_Your objective_
According to the comment thread, to whom did Lord Byron write the letter quoted about Shakespeare, and on what date?

_Exercise passage_
______________________________
I could have felt sorry for them - how their lives must be so horrible and boring that they have to resort to such crap to get away from it. But I do the same thing. I just don't choose the same portals as they do. I am in no way "better" than they are. Yes I read books in order to attain knowledge and expand my mind, but happiness comes to the wise as well as to the simple; perhaps to the simple more easily. That's what those women were after, and that's what I'm after as well. The words don't care either way. And neither do I.
I'm sorry Jesi. I tried to read Harry Potter, and couldn't get through the first book. I don't know why. I wish I could have! I liked reading all the books which responded to the series. They were usually written by a Christian pastor, or "scholar," and informed frantic parents why the Harry Potter series would lead their innocent children to give their souls to the Devil. Or blow up the house with all the "spellwork" the books encouraged.
Posted by: MM at August 8, 2006 01:58 AMOn the subject of whether Shakespeare was "B" or simply "popular," what about Lord Byron's (in)famous quote? . . . "Shakespeare’s name, you may depend on it, stands absurdly too high and will go down. He had no invention as to stories, none whatever. He took all his plots from old novels, and threw their stories into a dramatic shape, at as little expense of thought as you or I could turn his plays back again into prose tales. That he threw over whatever he did write some flashes of genius, nobody can deny: but this was all. Suppose any one to have the dramatic handling for the first time of such ready-made stories as Lear, Macbeth, &c. and he would be a sad fellow, indeed, if he did not make something very grand of them. [As] for his historical plays, properly historical, I mean, they were merely redressings of former plays on the same subjects, and in twenty cases out of twenty-one, the finest, the very finest things, are taken all but verbatim out of the old affairs. You think, no doubt, that A horse, a horse, my kingdom for a horse! is Shakespeare’s. Not a syllable of it. You will find it all in the old nameless dramatist. Could not one take up Tom Jones and improve it, without being a greater genius than Fielding? I, for my part, think Shakespeare’s plays might be improved, and the public seem, and have seemed for to think so too, for not one of his is or ever has been acted as he wrote it; and what the pit applauded three hundred years past, is five times out of ten not Shakespeare’s but Cibber’s." (Letter to James Hogg, 24 Mar 1814)
Posted by: Meursault at August 8, 2006 03:44 AMI think the current idea of chick-lit is embraced by many women, as opposed to its being a derogatory term employed by men. Much of it, I think, centers around female detectives and the like. What I find facinating is that, aside from one V.I. Warshawski film, these books don't seem to find their way to the big screen. What we do find, instead, are beautiful killing machines. I think this displays a not-so-subtle difference between film and literature (here meaning any books) as regarding the roles for/of heroines. It may be the same for male roles. I'm making this up as I go along.
Would these works not translate well to the screen or is it just that young people wouldn't go see them? For some reason they'll go see Jessica Alba and Charlize Theron kicking the living crap out of everyone on the screen, which, with the sound off, I also find watchable, but I doubt too many went to see Kathleen Turner kick the crap out of a few people within the intelligence of a detective mystery.
______________________________
_Records shown_
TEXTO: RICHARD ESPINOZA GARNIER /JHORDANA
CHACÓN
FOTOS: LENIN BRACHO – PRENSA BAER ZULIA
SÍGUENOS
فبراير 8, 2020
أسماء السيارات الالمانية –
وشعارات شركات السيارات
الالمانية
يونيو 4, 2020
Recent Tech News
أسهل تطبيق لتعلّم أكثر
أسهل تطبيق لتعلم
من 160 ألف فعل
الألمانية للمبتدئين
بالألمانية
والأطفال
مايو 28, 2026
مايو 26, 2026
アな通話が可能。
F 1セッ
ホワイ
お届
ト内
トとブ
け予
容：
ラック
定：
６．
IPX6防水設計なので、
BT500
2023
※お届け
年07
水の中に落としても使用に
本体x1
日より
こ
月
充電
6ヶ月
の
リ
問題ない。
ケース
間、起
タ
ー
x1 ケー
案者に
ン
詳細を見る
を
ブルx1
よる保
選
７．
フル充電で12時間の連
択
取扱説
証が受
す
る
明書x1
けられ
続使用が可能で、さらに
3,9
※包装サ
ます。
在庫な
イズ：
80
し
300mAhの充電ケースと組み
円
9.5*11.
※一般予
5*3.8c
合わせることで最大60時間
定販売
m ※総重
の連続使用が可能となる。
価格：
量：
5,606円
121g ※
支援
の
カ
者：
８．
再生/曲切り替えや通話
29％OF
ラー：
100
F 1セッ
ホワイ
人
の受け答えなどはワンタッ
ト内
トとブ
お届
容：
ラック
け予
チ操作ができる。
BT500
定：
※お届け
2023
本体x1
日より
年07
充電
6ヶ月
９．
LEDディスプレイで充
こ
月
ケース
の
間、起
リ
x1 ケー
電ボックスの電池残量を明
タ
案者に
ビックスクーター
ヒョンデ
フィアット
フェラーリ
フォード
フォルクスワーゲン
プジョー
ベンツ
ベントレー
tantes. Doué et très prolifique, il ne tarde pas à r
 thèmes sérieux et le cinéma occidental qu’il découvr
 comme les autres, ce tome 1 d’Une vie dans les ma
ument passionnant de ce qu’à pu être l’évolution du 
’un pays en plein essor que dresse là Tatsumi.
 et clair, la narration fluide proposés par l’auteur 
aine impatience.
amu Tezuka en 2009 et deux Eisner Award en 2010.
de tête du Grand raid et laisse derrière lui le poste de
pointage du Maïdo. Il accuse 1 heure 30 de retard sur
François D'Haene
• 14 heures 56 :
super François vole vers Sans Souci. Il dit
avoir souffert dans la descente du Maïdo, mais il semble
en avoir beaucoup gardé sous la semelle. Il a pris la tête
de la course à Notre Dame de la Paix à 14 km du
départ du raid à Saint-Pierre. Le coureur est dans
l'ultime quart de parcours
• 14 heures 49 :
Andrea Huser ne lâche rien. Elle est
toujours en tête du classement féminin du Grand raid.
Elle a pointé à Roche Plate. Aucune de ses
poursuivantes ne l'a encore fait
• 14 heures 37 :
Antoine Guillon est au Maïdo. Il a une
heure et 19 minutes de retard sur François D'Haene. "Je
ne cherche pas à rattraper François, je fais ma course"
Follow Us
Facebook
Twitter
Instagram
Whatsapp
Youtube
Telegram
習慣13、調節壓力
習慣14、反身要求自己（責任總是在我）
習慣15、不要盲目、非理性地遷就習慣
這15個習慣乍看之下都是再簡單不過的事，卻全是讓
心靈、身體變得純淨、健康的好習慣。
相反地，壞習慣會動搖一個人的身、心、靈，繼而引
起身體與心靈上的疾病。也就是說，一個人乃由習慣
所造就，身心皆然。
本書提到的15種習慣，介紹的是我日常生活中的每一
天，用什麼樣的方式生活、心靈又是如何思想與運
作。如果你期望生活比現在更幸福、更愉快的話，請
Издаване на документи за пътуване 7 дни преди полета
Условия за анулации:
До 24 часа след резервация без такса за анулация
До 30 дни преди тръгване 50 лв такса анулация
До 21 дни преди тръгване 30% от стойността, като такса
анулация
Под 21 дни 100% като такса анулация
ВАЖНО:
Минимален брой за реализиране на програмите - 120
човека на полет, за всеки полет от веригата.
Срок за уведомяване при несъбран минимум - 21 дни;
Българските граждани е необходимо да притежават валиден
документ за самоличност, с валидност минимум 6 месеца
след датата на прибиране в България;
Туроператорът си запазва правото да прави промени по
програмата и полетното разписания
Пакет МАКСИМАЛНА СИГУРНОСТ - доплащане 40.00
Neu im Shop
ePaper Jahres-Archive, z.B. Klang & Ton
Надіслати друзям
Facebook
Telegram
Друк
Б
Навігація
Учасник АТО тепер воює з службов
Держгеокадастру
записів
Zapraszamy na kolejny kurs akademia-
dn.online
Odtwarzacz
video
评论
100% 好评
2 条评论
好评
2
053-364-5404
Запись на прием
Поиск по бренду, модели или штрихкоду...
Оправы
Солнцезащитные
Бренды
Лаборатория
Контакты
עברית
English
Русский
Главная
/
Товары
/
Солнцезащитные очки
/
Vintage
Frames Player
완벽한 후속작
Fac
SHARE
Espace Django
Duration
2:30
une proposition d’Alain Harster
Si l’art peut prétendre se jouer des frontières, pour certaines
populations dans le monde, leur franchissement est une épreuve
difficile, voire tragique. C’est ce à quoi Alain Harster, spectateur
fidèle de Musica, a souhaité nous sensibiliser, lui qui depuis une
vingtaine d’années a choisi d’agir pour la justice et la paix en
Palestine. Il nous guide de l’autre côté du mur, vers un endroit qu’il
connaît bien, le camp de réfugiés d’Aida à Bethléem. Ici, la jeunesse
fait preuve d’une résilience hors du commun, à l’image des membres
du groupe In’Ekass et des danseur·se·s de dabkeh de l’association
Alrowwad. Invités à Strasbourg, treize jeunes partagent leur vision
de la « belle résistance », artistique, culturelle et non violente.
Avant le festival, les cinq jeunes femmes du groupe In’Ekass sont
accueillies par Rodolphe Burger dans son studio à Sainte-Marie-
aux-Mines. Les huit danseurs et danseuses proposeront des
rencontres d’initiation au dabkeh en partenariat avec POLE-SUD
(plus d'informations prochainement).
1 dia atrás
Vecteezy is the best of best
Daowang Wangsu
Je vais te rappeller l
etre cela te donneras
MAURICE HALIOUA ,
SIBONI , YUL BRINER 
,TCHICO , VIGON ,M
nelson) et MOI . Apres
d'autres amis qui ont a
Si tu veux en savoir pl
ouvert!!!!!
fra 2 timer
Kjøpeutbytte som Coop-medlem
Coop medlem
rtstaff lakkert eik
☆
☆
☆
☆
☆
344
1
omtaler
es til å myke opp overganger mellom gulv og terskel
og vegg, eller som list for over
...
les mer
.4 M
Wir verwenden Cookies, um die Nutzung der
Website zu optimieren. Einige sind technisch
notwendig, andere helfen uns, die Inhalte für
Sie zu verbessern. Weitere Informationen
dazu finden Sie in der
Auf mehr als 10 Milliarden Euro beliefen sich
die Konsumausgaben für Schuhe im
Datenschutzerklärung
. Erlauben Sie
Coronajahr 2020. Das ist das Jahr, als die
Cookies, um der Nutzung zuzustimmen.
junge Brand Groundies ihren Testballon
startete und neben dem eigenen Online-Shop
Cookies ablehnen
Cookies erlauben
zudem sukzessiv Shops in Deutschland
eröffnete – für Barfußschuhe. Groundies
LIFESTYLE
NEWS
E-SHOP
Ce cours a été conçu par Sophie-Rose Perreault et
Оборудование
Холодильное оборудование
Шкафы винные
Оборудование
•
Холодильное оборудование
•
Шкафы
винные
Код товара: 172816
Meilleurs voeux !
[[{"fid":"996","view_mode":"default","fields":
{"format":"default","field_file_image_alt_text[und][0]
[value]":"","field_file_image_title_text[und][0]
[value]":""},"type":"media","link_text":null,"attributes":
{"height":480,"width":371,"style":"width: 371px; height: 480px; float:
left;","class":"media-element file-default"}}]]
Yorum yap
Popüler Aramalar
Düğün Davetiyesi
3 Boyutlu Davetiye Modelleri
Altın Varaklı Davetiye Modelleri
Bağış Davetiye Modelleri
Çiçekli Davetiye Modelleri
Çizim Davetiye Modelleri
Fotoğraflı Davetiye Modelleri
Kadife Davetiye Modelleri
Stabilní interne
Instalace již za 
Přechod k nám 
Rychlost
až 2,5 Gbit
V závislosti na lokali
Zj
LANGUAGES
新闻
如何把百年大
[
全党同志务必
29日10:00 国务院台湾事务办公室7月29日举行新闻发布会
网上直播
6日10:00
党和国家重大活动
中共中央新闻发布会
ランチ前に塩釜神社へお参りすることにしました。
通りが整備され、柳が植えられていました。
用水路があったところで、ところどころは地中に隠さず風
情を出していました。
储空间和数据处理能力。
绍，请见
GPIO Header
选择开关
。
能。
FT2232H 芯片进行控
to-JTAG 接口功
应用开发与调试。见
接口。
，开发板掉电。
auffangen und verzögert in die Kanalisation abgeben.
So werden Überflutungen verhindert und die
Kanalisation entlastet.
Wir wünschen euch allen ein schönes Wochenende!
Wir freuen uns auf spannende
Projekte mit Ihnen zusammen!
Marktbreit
______________________________
_Answer section_
James Hogg, on 24 March 1814.